The mechanism by which females are able to distinguish MHC-compatible from MHC-incompatible males remains unknown. A pre-copulatory mate choice based on odor profiles has been demonstrated in other birds (Leclaire et al. 2014, 2017; Slade et al. 2016; Grieves et al. 2019). However, given our previous result suggesting that most females engage in EPCs in this species (Fossøy et al. 2006), a post-copulatory (cryptic) female choice at the level of gametes or reproductive fluids is also likely. Post-copulatory choice by haploid gametes offers the possibility of a more precise choice of MHC-haplotypes than pre-copulatory mate choice in diploid individuals allows for (Lenz et al. 2018; Milinski 2022). Lenz et al. (2018) did indeed find that stickleback gametes combined in a non-random manner with respect to MHC, yielding offspring that were more MHC-optimal than random fusion of gametes from their parents would predict. Here, we found stronger statistical support at the offspring level than at the level of their parents, which could indicate that some form of haplotype matching at the gamete level is at play also in the bluethroat.

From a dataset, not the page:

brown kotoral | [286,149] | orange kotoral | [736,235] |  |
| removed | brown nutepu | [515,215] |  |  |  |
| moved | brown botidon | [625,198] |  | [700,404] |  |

However, we are currently not able to analyse linkage of alleles into haplotypes in the extremely diverse bluethroat MHCII. Revealing the genomic organization of the MHCII loci in the bluethroat, and the co-segregation of alleles in linkage groups, offer an interesting avenue for future research.

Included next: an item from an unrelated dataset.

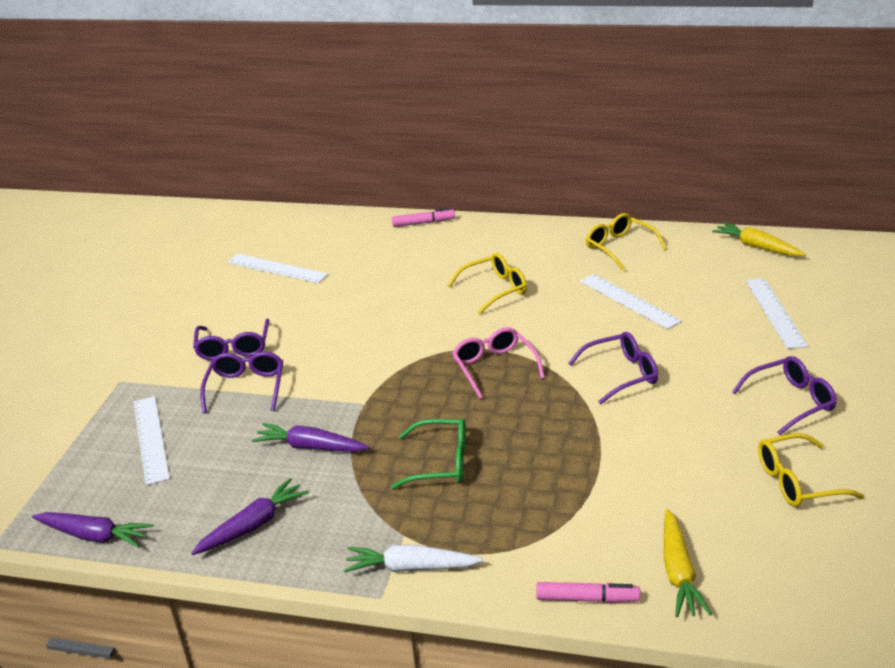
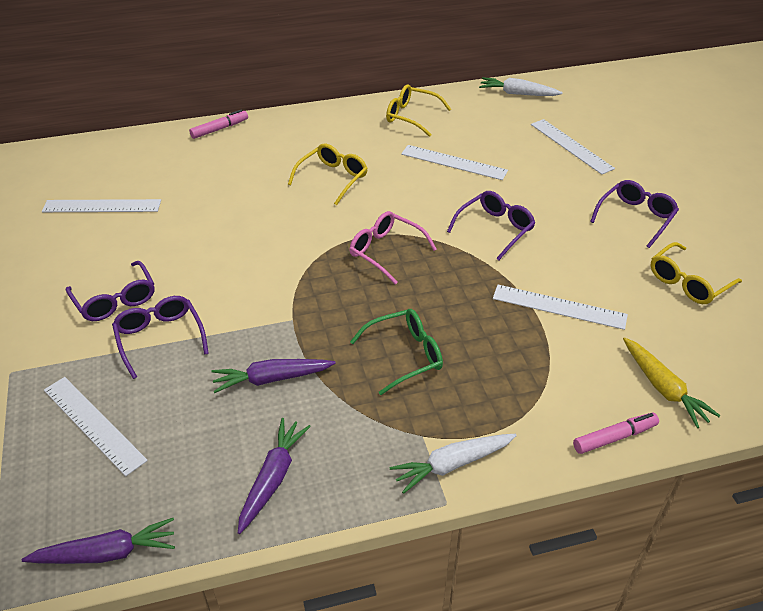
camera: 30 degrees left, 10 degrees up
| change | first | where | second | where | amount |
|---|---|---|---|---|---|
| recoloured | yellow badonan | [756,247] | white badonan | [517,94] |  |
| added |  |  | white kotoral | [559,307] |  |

Whether an intermediate MHCII diversity relates positively to fitness remains to be shown conclusively. When combining our present dataset with the dataset from Rekdal et al. (2021), we found that offspring that had closer to the mean number of MHCII PSS alleles mounted a stronger PHA response than offspring at either end of the distribution, with a significant within-brood effect after the first injection and a significant among-brood effect after the second injection. The results from Rekdal et al. (2021) were thus strengthened when adding the present dataset, even though there were no significant effects in this dataset alone. The relationship between the PHA response and fitness is debated (e.g., Vinkler et al. 2012; Bowers et al. 2014). Based on the available evidence for the bluethroat, with extra-pair offspring showing a higher PHA response than their half-siblings (Johnsen et al. 2000; Fossøy et al. 2008) and an additional positive association with intermediate MHCII diversity (Rekdal et al. 2021, this study), it seems likely that a high PHA-response is positive for the individual and thus related to fitness. Nevertheless, future studies should focus on other fitness traits to test the hypothesis that an intermediate diversity of MHCII is selected for in this and other species.

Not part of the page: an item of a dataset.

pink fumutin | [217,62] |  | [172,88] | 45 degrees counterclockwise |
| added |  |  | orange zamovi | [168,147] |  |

In conclusion, we found evidence for the expectation that female bluethroats without extra-pair young in their broods have an MHC-compatible social mate, but only within the subgroup of females that are mated to young males. This could be explained by the higher sperm competitiveness of older males, essentially overriding female preferences. Thus, our results indicate that mate choice for compatible MHC-genes operates in a context of sexual conflict, where age-specific characteristics of the individual players affect the outcome.